I know they need balanced diets - but lets not forget they survived in natures once without fully processed vitamin and mineral enriched layer pellets!

good luck!!

Tracey
 
oh, I forgot another one...

have read that the siberian pea bush produces good quality seed - a great bush to plant in their foraging area.

It is considered a pest in some areas though.

Cheers!

Tracey
 
Browneye, truth is feed companies spen fortunes formulating their feed as a balanced diet. You can do a little better with fresh this and that, but it takes a lot more effort than most folks are willing to give and the bennies aren`t that great. If you were on a working farm and already produced most of the grains you need, that`s different. Just do yourself and hubby a favor and buy good quality feed already in the bag. You`ll have more time to be pretty for your man.........Pop
 
With 5 acres - you will not be able to grow enough grains/varities to feed your chickens a complete feed. You could grow a grain crop if your soil fertility would allow it but it would not be cost or time effective to mess with such a small parcel planting into several crops. I would strongly suggest looking at green browse patches such as clovers, lespedezas, or maybe alfalfa if you have adequate soil. Alfalfa would be the best, but it is more difficult to establish and maintain. By establishing a forage pasture mix of grasses such as timothy, bluegrass, rye, orchard, mixed with a combination of forbs and separate plots of legumes, clovers, alfalafa you could provide the most nutitionally balanced blend that would be easiest to maintain. With a good riding lawn mower you could mow the growth at least once a year and bag it if wanted for coop bedding and nutrient picking in the winter. This would be the ideal case. Seed costs would be relatively high for initial establishment but should last for a few years until some plants outcompete others. Most of all the species listed could also be broadcast planted but it would be best to slightly till the soil and roll it.
Personally, I had the same case in which my land was previously row cropped between soybeans and corn. I simply bought a 50lb bag of medium red clover and frost broadcast it. I now have a 1 year old stand of excellent growth red clover for forage, not to mention the insect production in the warmer weather. I had a neighbor farmer cut and bail it this summer and it produced one big bail on the acre I had planted to clover. I now utilize that for bedding and letting the hens scratch around in the snow covered ground.

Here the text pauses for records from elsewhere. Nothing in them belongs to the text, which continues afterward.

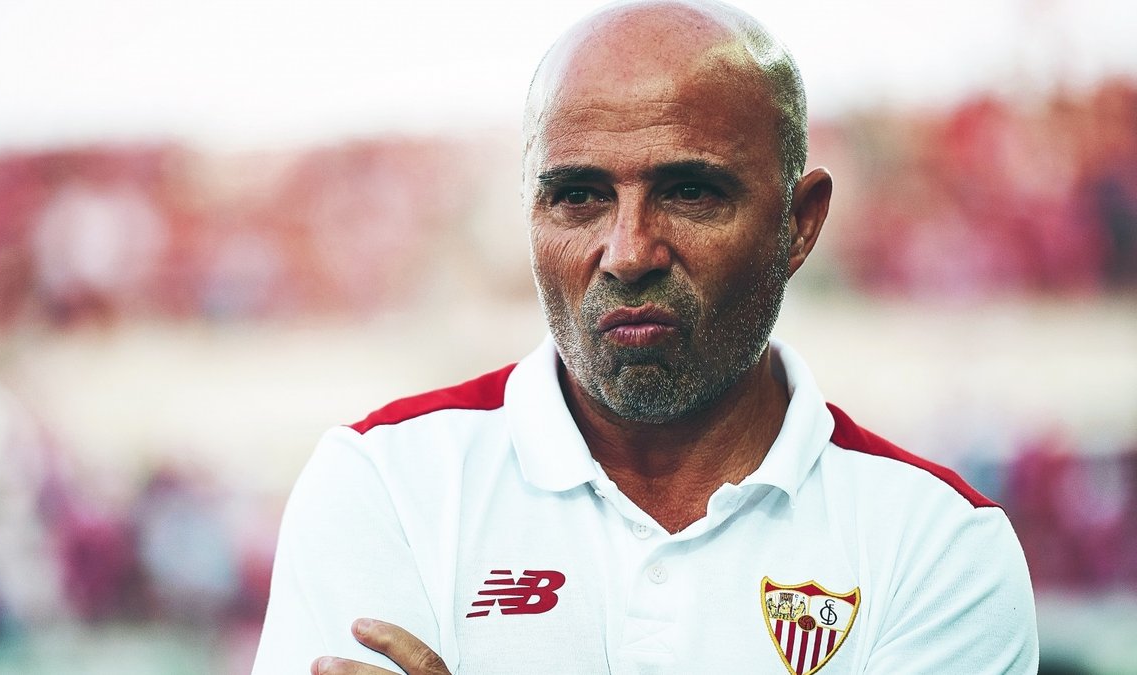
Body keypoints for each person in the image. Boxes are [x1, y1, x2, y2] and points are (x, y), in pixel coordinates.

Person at [253, 1, 1040, 673]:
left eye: (690, 191)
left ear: (799, 224)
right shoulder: (384, 486)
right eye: (579, 196)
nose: (628, 252)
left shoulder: (940, 546)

If you have row crop farmers around. Talk to them and have them let you know about grain spills when they are combining. Many times now days larger farmers will not scoop shovel up grains that are spilled during grain cart/truck/bin/combine transfers. THis last fall I exerted a little elbow grease and sweat and picked up over a half ton of spilled corn that now fills every container in my shed. I probably saved about 100-200 of the cost of buying corn and will have plenty to make it through summer. Start paying attention to where grain trucks go in and out of fields and usually there is a small pile there and after gaining permission usually free for the taking.